Norfolk, VA – April 21, 2008 –
Surgeons at Sentara Norfolk General Hospital
are the first in the area to remove a brain tumor through their patient’s nostril. Brain tumors, mostly those affecting the pituitary gland, are ideally positioned just behind the nose for this advanced surgical technique.
The first part of the surgery is done by a skillful ear, nose, and throat surgeon who navigates the sinus cavity allowing direct access to these skull-based tumors. Using an endoscope—tubing with a light and lens attached—neurosurgeons at Norfolk General then get a panoramic view of the brain. With a more complete view, surgeons can remove the entire tumor in most cases.
Since the endoscope is passed through the patient’s nostril, no incision is required. The new technique, much shorter than the traditional surgery, means no nasal packing and little pain. Most patients go home within 48 hours. This advancement contrasts sharply with the traditional approach.
Before, a patient with a pituitary tumor would have endured at least a four-hour surgery where an incision was made through their gums. Others tools would be snaked into position under their face, and a microscope would be used to view the tumor. Since the microscope had limited movement, seeing the entire tumor would be difficult. Patient Story
For 62-year-old Ted Christian, whose temporary vision loss was attributed to a pituitary tumor, there was a silver lining. After researching his options, he found that the new, less invasive procedure was done at Norfolk General.
“I was very comfortable with all of the resources here,“ Christian said. “The doctors are very skillful and confident, and they had a way of making me very comfortable,” he continued.
“Now people can stay closer to home, when before they may have left the area for this expertise,” says Dr. Joseph Han, ear, nose and throat surgeon who has done about a hundred of these cases during his career. “A study we’ve just completed now proves what’s been suspected for some time. Patients who have this procedure done endoscopically versus the traditional surgery do experience less pain, shorter stays, and much less bleeding,” continues Han.

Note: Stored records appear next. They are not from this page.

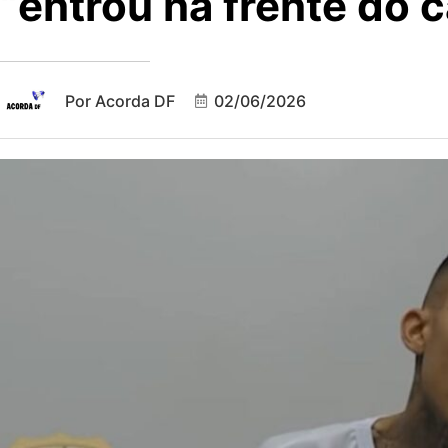
“entrou na frente do c
Por
Acorda DF
02/06/2026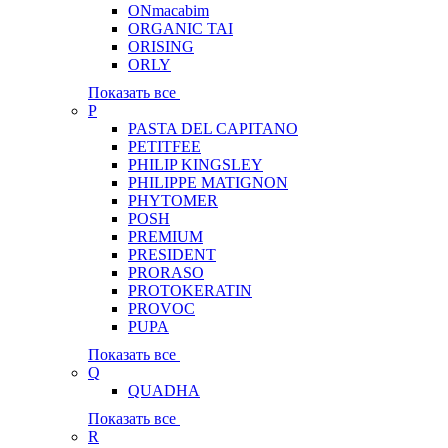
ONmacabim
ORGANIC TAI
ORISING
ORLY
Показать все
P
PASTA DEL CAPITANO
PETITFEE
PHILIP KINGSLEY
PHILIPPE MATIGNON
PHYTOMER
POSH
PREMIUM
PRESIDENT
PRORASO
PROTOKERATIN
PROVOC
PUPA
Показать все
Q
QUADHA
Показать все
R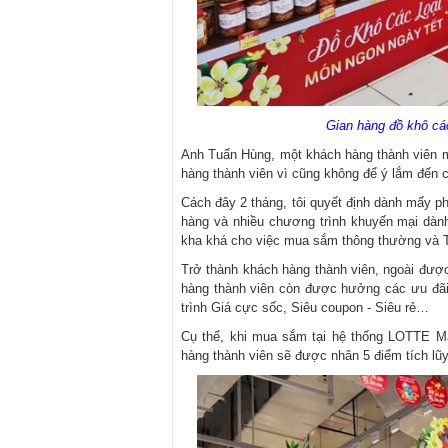
Gian hàng đồ khô cá
Anh Tuấn Hùng, một khách hàng thành viên m
hàng thành viên vì cũng không để ý lắm đến 
Cách đây 2 tháng, tôi quyết định dành mấy p
hàng và nhiều chương trình khuyến mại dành 
kha khá cho việc mua sắm thông thường và Tế
Trở thành khách hàng thành viên, ngoài đượ
hàng thành viên còn được hưởng các ưu đãi
trình Giá cực sốc, Siêu coupon - Siêu rẻ…
Cụ thể, khi mua sắm tại hệ thống LOTTE Ma
hàng thành viên sẽ được nhân 5 điểm tích lũy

Called natural orifice surgery, this technique goes a step beyond minimally invasive surgery. Doctors around the country are beginning to use the body’s natural passageways—like the sinuses — as the most direct route to some tumors, glands, and organs. With much less cutting required, this new surgical option often dramatically improves outcomes and overall recovery time.

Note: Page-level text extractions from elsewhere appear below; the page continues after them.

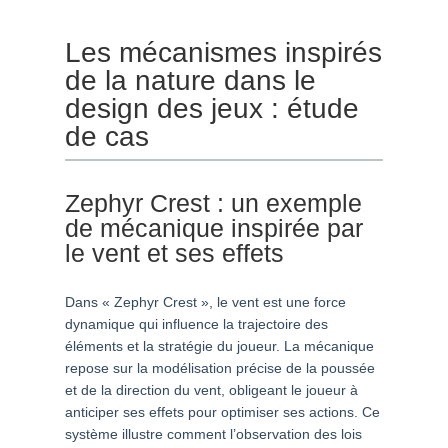
Les mécanismes inspirés
de la nature dans le
design des jeux : étude
de cas
Zephyr Crest : un exemple
de mécanique inspirée par
le vent et ses effets
Dans « Zephyr Crest », le vent est une force
dynamique qui influence la trajectoire des
éléments et la stratégie du joueur. La mécanique
repose sur la modélisation précise de la poussée
et de la direction du vent, obligeant le joueur à
anticiper ses effets pour optimiser ses actions. Ce
système illustre comment l’observation des lois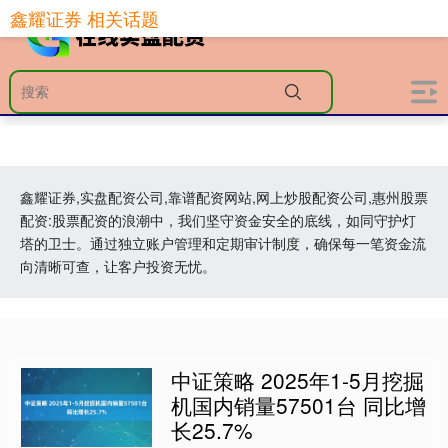
鑫耀证券 相关话题
鑫耀证券,实盘配资公司,靠谱配资网站,网上炒股配资公司,惠州股票
配资:股票配资的浪潮中，我们坚守资金安全的底线，如同守护灯
塔的卫士。通过独立账户管理和定期审计制度，确保每一笔资金流
向清晰可查，让客户投资无忧。
中证策略 2025年1-5月挖掘
机国内销量57501台 同比增
长25.7%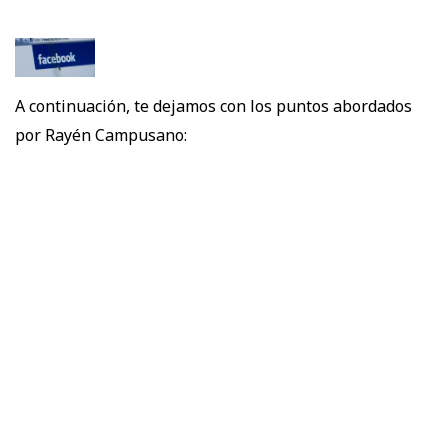
A continuación, te dejamos con los puntos abordados
por Rayén Campusano: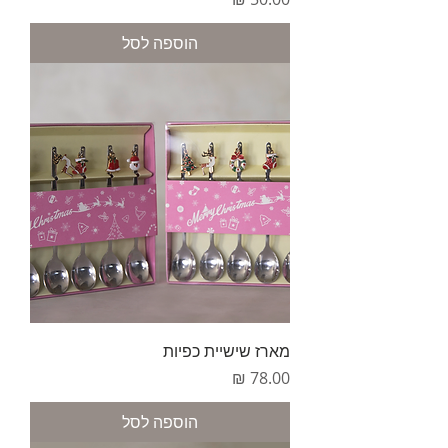
הוספה לסל
מארז שישיית כפיות
מחיר
הוספה לסל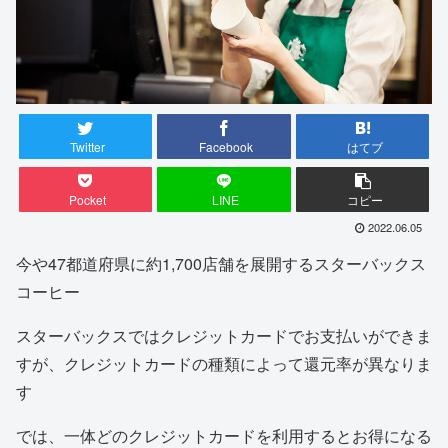
Twitter
Facebook
はてブ
Pocket
LINE
コピー
2022.06.05
今や47都道府県に約1,700店舗を展開するスターバックス
コーヒー
スターバックスではクレジットカードでお支払いができま
すが、クレジットカードの種類によって還元率が異なりま
す
では、一体どのクレジットカードを利用するとお得になる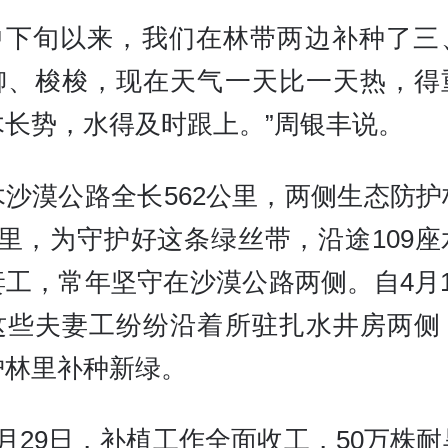
月中下旬以来，我们在林带两边补种了三
柳、梭梭，现在天气一天比一天热，得
木长势，水得及时跟上。”周银丰说。
木沙漠公路全长562公里，两侧生态防护
公里，为守护好这条绿丝带，沿途109
妻工，常年坚守在沙漠公路两侧。自4月1
这些夫妻工纷纷沿着所驻扎水井房两侧
护林里补种新绿。
月29日，补植工作全面收工，50万株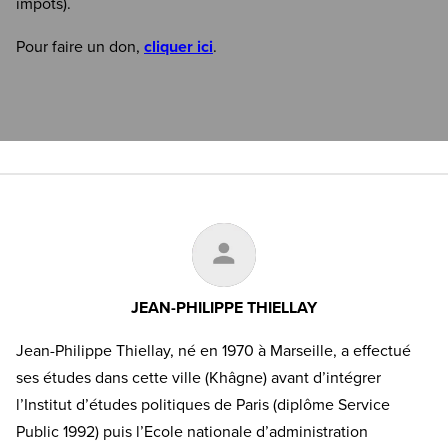
impôts).
Pour faire un don,
cliquer ici
.
JEAN-PHILIPPE THIELLAY
Jean-Philippe Thiellay, né en 1970 à Marseille, a effectué
ses études dans cette ville (Khâgne) avant d’intégrer
l’Institut d’études politiques de Paris (diplôme Service
Public 1992) puis l’Ecole nationale d’administration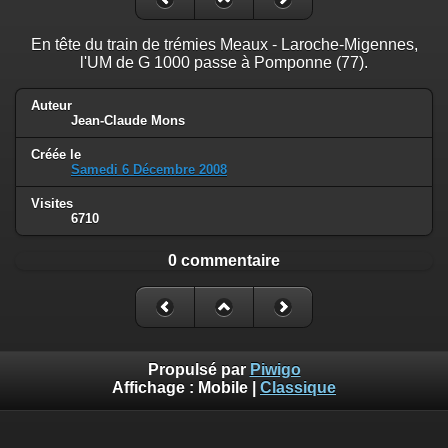
En tête du train de trémies Meaux - Laroche-Migennes,
l'UM de G 1000 passe à Pomponne (77).
Auteur
Jean-Claude Mons
Créée le
Samedi 6 Décembre 2008
Visites
6710
0 commentaire
Propulsé par
Piwigo
Affichage :
Mobile
|
Classique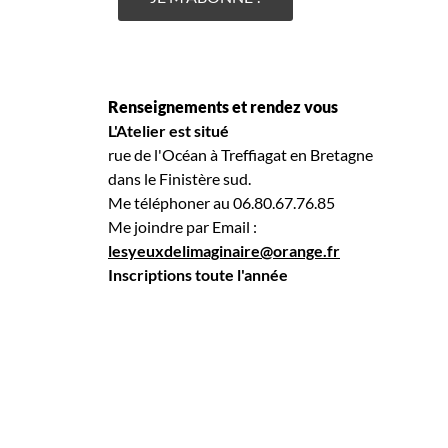
Renseignements et rendez vous
L'Atelier est situé
rue de l'Océan à Treffiagat en Bretagne
dans le Finistère sud.
Me téléphoner au 06.80.67.76.85
Me joindre par Email :
lesyeuxdelimaginaire@orange.fr
Inscriptions toute l'année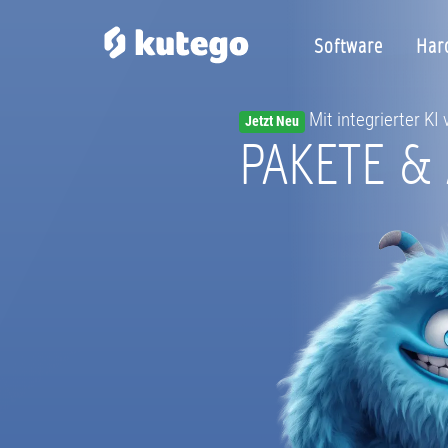
Software
Har
Mit integrierter KI
Jetzt Neu
PAKETE &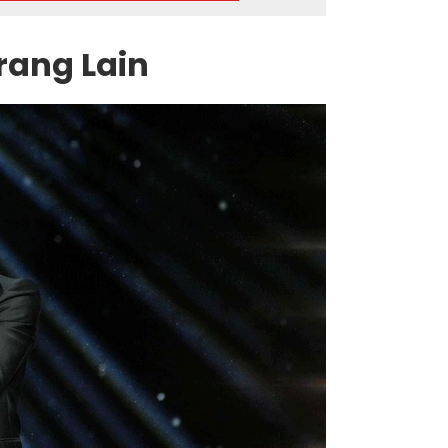
rang Lain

“I went home within 24 hours with absolutely no pain. It was quite incredible that I felt that good so soon after surgery,” Christian said.
This new surgery, visible live over the internet Thursday, May 8 from 3 to 4 p.m. launches Sentara’s 2008 live surgery series. Watch the surgery
as it happens or view the archives later at a more convenient time. Dr. Joseph Koen, a neurosurgeon who also performs this procedure will serve as moderator during the live webcast.
Drs. Joseph Han, an ear, nose, and throat surgeon and associate professor at Eastern Virginia Medical School, and Ran Vijai Singh, neurosurgeon and assistant professor at Eastern Virginia Medical School, will perform this innovative surgery from an operating room at Sentara Norfolk General Hospital.
Drs. Han, Singh and Koen were involved in a local study whose findings are being presented at the 2008 American Rhinologic Society/Combined Otolaryngology Spring Meeting (April 30-May 3, 2008). Other natural orifice surgeries
Sentara CarePlex Hospital
is among only 2 hospitals in Virginia to offer removal of mid to upper rectal tumors through the anus, instead of through the abdomen. This new procedure is decreasing hospital stays from 10 days to about 24 hours with no visible scars, essentially no pain, and fewer complications. About Pituitary Tumors
Pituitary tumors are the third most common type of primary brain tumors (those originating in the brain) in adults and account for 10-15 percent of all intra-cranial tumors. 1 Most pituitary tumors are noncancerous, grow slowly, and do not spread to other parts of the body. Symptoms resulting from a pituitary tumor’s pressure on surrounding tissue may include vision loss, headaches, nausea, vomiting, decreased libido, or increased tiredness. Other symptoms caused by the tumor’s production of too many hormones include heat or cold intolerance, abnormal growth, high blood pressure, loss of menstrual periods in women, or breast enlargement and milk secretion.